Climate change has affected our daily lives. From rising temperatures to rising ocean levels, the effects of climate change are real. Whether governments or individuals want to accept this premise is a different topic. Recently, research has suggested that in some regions of the world where some food items are common with toxins, the level of toxins may increase. Here’s how climate change is affecting food safety; in particular the foods most affected by climate change.

Cassava:
Cassava is a root found native in South America but is a common food in Africa. For many, they rely on cassava to feed their families and survive. One scientist, Nzwalo, discovered that cassava is a carrier for hydrogen cyanide. Hydrogen cyanide is a toxin that is known to cause paralysis and a neurological disease named “konzo”. Konzo is a neurological condition where individuals struggle to walk while bending their knees, causing them to walk as if their legs were tied. Normally, the toxin can be excreted from the body with water. On the contrary, there is an agricultural crisis occurring in Africa along with drought and famine. Due to the insufficient rainfall that occurs in some regions of Africa, the amount of hydrogen cyanide in this root can grow. Since many people do not have access to other food sources, cassava is the only option for many to eat. The risk of konzo increases with the consumption of cassava.
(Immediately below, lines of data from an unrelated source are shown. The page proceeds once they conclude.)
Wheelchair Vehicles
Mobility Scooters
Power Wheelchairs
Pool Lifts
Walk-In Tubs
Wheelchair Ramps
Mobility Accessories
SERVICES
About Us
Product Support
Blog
The future of food safety:
Cassava is only part of the overall dilemma faced with food safety and availability. Last year, researchers discovered that increased CO2 due to climate change reduces vitamins in foods. The vitamins that could experience a deficiency include zinc, iron, and protein. In addition, foods could also become toxic such as the case with cassava. How would this occur? There are many external factors that play in food safety. These factors include abnormal weather, poverty, and a shortage of prepared/ripe foods.

This is not the first time food safety has been called into question with climate change. Back in the 1940s, an epidemic occurred where a village ate grass peas that caused similar symptoms to konzo. At the time, grass peas were considered an “impoverished food” and a staple of Spanish cuisine. In India, grass peas are consumed when other crops suffer from drought. No matter the cause, climate change is soon to have an impact on our food safety and the availability of food.